Comportamento

O perigo iminente das superbactérias

Número de mortes por agentes microbianos resistentes a medicamentos pode se igualar ao de óbitos por câncer em menos de três décadas. O uso abusivo e inadequado de antibióticos e estresse do sistema de saúde estão entre as principais causas desse fato assustador

Crédito: Gutemberg Brito/IOC/Fiocruz

Ampliado: microrganismos deixam de responder às drogas (Crédito: Gutemberg Brito/IOC/Fiocruz)

Por Ana Mosquera

Houve 1,3 milhão de óbitos devido à infecção por superbactérias no mundo em 2020, segundo a publicação científica The Lancet. As mortes devem chegar a 10 milhões, e superar o câncer, em 2050, de acordo com a previsão do economista Jim O’Neill, reafirmada esse ano em relatório da ONU. Os dados são alarmantes e a agregação do prefixo super, que significa proeminência, não colabora. Assim como esses seres microscópicos são importantes – a exemplo dos probióticos presentes na microbiota intestinal –, a resistência faz parte de sua condição de vida. “À medida que descobrimos os antibióticos e começamos a usá-los, passamos a matar aquilo que era sensível a eles e a deixar crescer o que era resistente”, diz Anna Sara Levin, professora titular de Doenças Infecciosas da Faculdade de Medicina da USP.

Dois anos após a descoberta de Alexander Fleming, em 1928, as primeiras células biológicas resistentes à penicilina já começaram a aparecer, como explica Gabriel Berg, professor do Departamento de Infectologia da Faculdade de Medicina da Unesp, na cidade paulista de Botucatu, no podcast Prato do Dia.

(Divulgação)

É dentro dos hospitais, casa dos antibióticos e das pessoas com saúde debilitada, que ainda mora a maior parte do problema, acentuado em períodos de crise sanitária, como o da Covid-19.

O estresse causado no sistema de saúde, comprovado pela ausência de leitos e a contratação emergencial de novos profissionais, comprometeu medidas de controle de infecção. A simples higienização das mãos na troca de pacientes foi afetada, para não falar no desconhecimento sobre a necessidade da utilização dessas drogas no combate à Covid.

Se a conexão entre a Influenza (vírus causador da gripe) e as infecções bacterianas já era evidente, demorou-se para desvendar que com o coronavírus seria diferente.
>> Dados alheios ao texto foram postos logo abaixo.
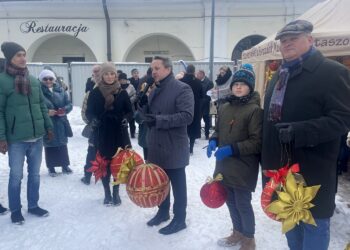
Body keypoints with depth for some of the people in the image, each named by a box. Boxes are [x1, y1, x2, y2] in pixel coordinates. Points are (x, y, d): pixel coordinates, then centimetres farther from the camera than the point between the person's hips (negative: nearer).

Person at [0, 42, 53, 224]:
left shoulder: (34, 81, 8)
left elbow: (42, 106, 14)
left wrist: (49, 127, 12)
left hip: (37, 137, 5)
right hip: (16, 139, -5)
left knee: (35, 174, 15)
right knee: (16, 176, 8)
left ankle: (33, 205, 31)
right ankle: (15, 210, 26)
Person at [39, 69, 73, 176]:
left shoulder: (60, 90, 3)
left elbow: (69, 104, 5)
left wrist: (65, 110, -15)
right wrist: (46, 112, -22)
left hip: (60, 123, 3)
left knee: (62, 144, 14)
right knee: (50, 146, 8)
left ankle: (65, 165, 27)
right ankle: (51, 167, 22)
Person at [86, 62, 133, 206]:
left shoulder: (122, 92, 0)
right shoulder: (95, 93, -2)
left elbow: (130, 111, 5)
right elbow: (89, 112, 2)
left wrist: (126, 118, -16)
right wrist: (92, 119, -19)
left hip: (119, 133, 1)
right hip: (102, 134, 0)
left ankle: (116, 192, 24)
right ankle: (107, 193, 24)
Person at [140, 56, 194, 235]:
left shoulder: (182, 89, -12)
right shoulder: (154, 90, 12)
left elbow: (187, 116, -23)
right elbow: (147, 115, 15)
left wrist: (159, 120, -26)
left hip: (174, 149, -7)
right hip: (156, 146, 7)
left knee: (177, 185, 8)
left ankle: (179, 219, 25)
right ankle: (163, 212, 40)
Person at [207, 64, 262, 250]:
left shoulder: (255, 110, -13)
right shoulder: (224, 107, 6)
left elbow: (257, 142, -16)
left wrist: (232, 149, -23)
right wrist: (214, 141, -4)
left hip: (243, 167, -6)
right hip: (225, 164, 6)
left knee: (243, 204, 6)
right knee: (231, 201, 19)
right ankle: (238, 232, 42)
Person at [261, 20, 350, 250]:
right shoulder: (279, 75, 15)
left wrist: (299, 131, -29)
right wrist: (268, 157, 14)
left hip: (312, 171, -7)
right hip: (282, 167, 7)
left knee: (313, 222, 7)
A aplicação medicamentosa de maneira inadvertida contribui demais para a circulação desses invisíveis seres poderosos.

“Estamos expondo cada vez mais essas bactérias, elas têm ganhado mecanismos de resistência e vamos ficando sem opções terapêuticas para doenças potencialmente graves que elas geram.”
Gabriel Berg, professor da Unesp

O professor conta que a taxa de infecção pelo agente KPC, causador da pneumonia e outros males, que vinha caindo, agora triplicou.
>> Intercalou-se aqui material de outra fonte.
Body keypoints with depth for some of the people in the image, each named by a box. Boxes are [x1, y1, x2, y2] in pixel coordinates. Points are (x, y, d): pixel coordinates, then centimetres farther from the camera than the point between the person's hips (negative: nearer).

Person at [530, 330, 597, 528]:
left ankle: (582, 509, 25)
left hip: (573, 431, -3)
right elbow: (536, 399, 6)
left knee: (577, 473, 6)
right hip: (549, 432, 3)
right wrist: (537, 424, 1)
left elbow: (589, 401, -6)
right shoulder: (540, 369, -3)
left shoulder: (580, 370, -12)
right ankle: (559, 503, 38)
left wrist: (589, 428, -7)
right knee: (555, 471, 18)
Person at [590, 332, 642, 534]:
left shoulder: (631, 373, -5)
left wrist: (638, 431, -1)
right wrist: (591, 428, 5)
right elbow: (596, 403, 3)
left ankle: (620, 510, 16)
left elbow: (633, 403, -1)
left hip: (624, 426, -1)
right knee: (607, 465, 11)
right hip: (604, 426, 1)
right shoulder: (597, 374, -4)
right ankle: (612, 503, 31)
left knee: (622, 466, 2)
Colônias são armazenadas em nitrogênio líquido no laboratório do Instituto Oswaldo Cruz: reunião de dados permite mapeamento dos perfis de resistência (Crédito:fotos: Gutemberg Brito/IOC/Fiocruz)

Mocinho e vilão

Segundo a professora Sara, “não há mocinho ou vilão”. Além do uso indiscriminado de medicamentos, do sistema de saúde saturado e da falta de interesse da indústria farmacêutica em produzir remédios que serão logo superados, a utilização de promotores de crescimento da agropecuária e a falta de saneamento básico estão na raiz do avanço dos microrganismos superiores.

Em um País de dimensões continentais e de abismos sociais como o Brasil, mapear bactérias e as causas de sua proliferação é tarefa ainda mais difusa.

“É preciso ter dados robustos e reais, reconhecendo o que está acontecendo nos hospitais e quais são os perfis de bactérias, para que o Ministério da Saúde e a Anvisa proponham ações de combate”, diz Ana Paula Assef, chefe do Laboratório de Bacteriologia Aplicada à Saúde Única e Resistência Antimicrobiana do Instituto Oswaldo Cruz (IOC/Fiocruz), que executa dois projetos com esse intuito.

Ana Paula Assef, pesquisadora da Fiocruz: “A OMS tem chamado a atenção para enxergarmos o problema que perpassa todas as pandemias” (Crédito:fotos: Gutemberg Brito/IOC/Fiocruz)

A preocupação com tais organismos, lembra a bacteriologista Assef, faz parte do conceito de Saúde Única (One Health), que une cuidado com humanos, animais e meio ambiente. “Precisamos de medidas globais de controle do uso de antibióticos na pecuária”.

Enquanto a Europa restringe os medicamentos em animais sadios desde 2018, o Brasil ainda permite a administração de dois componentes, a bacitracina e a virginiamicina. Há uma “pandemia silenciosa” das superbactérias e é preciso fazer barulho antes que as previsões já catastróficas se tornem realidade.